**TEXTE**.
>>

2.     L’article 19 de la directive 77/388, en matière d’harmonisation des législations des États membres relatives aux taxes sur le chiffre d’affaires, relatif au calcul du prorata de déduction lorsqu’un assujetti effectue à la fois des opérations ouvrant droit à déduction et des opérations n’ouvrant pas droit à déduction, s’oppose à ce que soit incluse dans le dénominateur de la fraction permettant ce calcul la valeur des travaux en cours effectués par un assujetti dans l’exercice d’une activité de construction civile soumise à la taxe, lorsque cette valeur ne correspond pas à des transmissions de biens ou des prestations de services qu’il a déjà effectuées ou qui ont donné lieu à l’établissement de décomptes de travaux et/ou à des encaissements d’acomptes.

En effet, il est contraire au système de la sixième directive d’admettre que la détermination du domaine de la déduction puisse tenir compte des opérations non encore effectuées et dont la réalisation future peut ne pas se concrétiser, alors que, dans ce système, le fait générateur de la taxe et, en conséquence, le droit à une déduction dépendent de la réalisation effective d’une opération.

(cf. points 26-27 et disp.)




ARRÊT DE LA COUR (deuxième chambre)

26 mai 2005 (*)

<<

**ENREGISTREMENTS EXTRAITS**.
>>

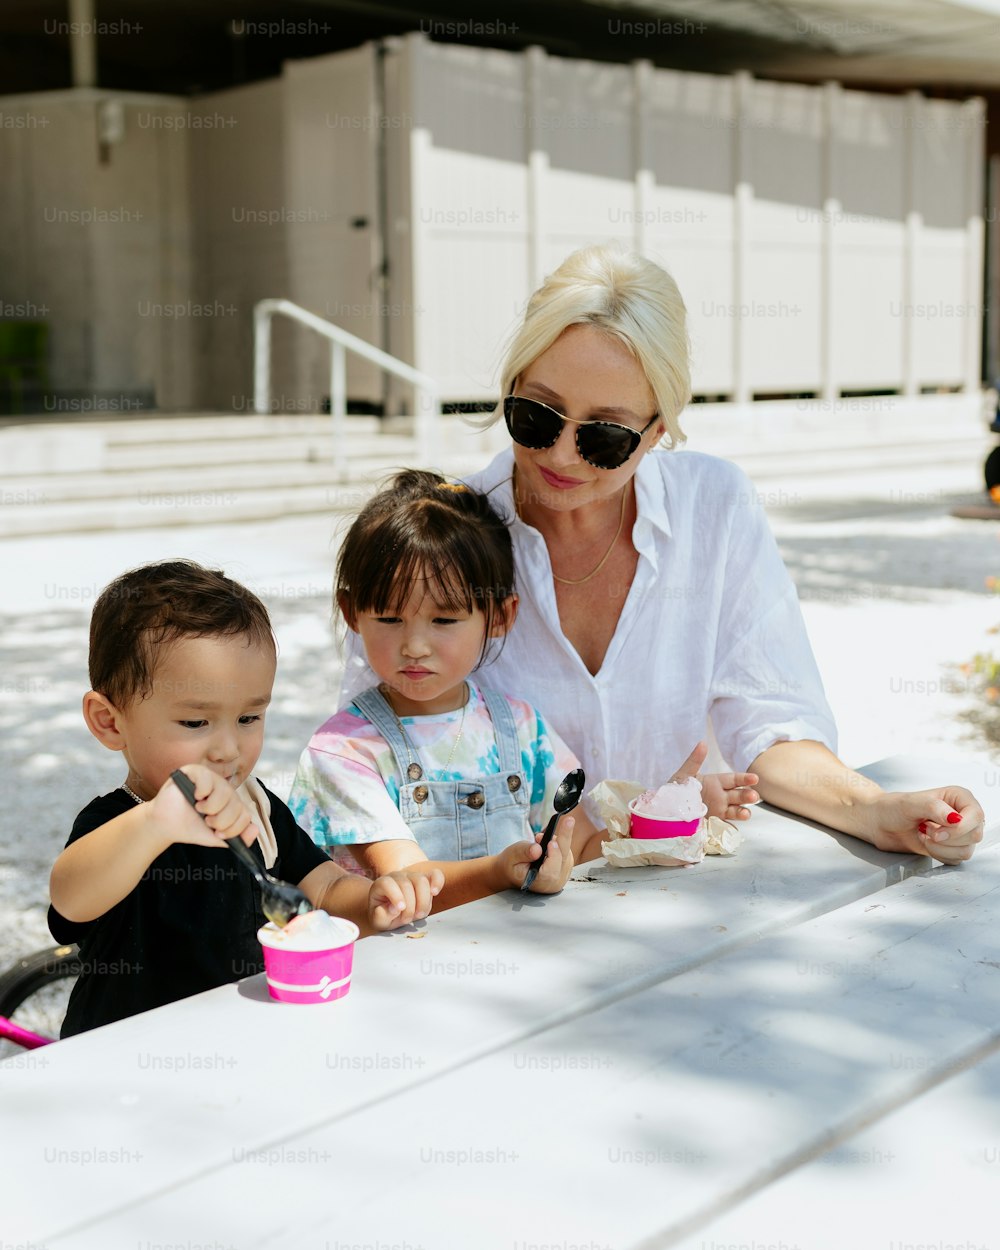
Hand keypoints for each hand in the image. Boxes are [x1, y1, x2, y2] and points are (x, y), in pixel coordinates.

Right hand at [149, 765, 258, 849]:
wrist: (166, 825)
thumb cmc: (191, 828)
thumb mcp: (216, 838)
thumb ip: (238, 838)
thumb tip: (255, 830)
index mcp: (232, 803)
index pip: (245, 815)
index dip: (233, 829)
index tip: (218, 834)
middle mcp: (224, 789)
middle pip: (236, 804)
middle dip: (220, 821)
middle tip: (206, 821)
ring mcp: (211, 779)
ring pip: (224, 793)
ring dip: (210, 808)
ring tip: (199, 809)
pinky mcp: (196, 771)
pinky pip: (208, 779)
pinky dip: (202, 791)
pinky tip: (195, 796)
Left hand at [368, 866, 443, 928]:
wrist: (391, 911)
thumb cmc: (384, 915)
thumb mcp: (378, 920)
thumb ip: (382, 915)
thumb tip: (394, 908)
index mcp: (381, 884)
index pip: (388, 884)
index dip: (395, 895)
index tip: (400, 909)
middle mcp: (397, 877)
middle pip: (407, 884)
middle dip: (410, 905)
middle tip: (407, 920)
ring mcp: (412, 876)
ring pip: (421, 881)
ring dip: (423, 901)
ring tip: (419, 915)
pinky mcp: (426, 879)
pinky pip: (435, 874)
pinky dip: (437, 882)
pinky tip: (435, 892)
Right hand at [496, 816, 575, 893]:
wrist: (513, 872)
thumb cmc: (512, 865)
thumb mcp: (512, 856)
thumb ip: (524, 852)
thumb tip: (537, 849)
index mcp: (539, 882)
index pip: (551, 870)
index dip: (553, 855)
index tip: (551, 841)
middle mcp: (554, 883)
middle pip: (564, 859)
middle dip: (565, 838)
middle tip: (568, 820)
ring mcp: (561, 877)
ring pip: (567, 854)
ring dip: (559, 841)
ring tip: (540, 838)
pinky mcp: (564, 870)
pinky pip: (567, 854)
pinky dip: (560, 844)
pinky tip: (549, 842)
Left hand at [666, 742, 758, 821]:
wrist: (666, 808)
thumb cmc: (677, 789)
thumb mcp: (684, 774)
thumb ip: (694, 760)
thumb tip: (703, 743)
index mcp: (716, 782)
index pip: (734, 779)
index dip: (745, 779)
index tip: (755, 778)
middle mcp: (720, 796)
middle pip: (738, 795)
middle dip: (747, 796)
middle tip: (754, 796)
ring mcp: (718, 810)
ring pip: (735, 811)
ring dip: (742, 812)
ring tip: (745, 814)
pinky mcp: (712, 823)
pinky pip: (723, 825)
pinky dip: (729, 827)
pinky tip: (733, 829)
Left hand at [858, 787, 984, 863]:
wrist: (880, 823)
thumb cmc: (893, 808)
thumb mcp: (911, 803)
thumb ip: (935, 808)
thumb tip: (956, 819)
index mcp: (959, 798)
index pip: (976, 815)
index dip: (960, 828)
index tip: (937, 832)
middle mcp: (963, 815)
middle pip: (974, 835)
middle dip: (947, 839)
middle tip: (925, 830)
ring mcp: (958, 833)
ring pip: (966, 851)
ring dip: (941, 848)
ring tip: (924, 835)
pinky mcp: (951, 848)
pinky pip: (956, 860)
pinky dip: (939, 855)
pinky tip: (926, 844)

<<

**ACTION REQUISE**. Dans le texte sur le prorata de déduction, de quoi dépendent le fait générateur de la taxe et le droit à déduction selon le système de la sixième directive ? Les enregistrements n'interviennent en rien ici.

**RÉPONSE AU PROBLÈME**. Ils dépendent de la réalisation effective d'une opération.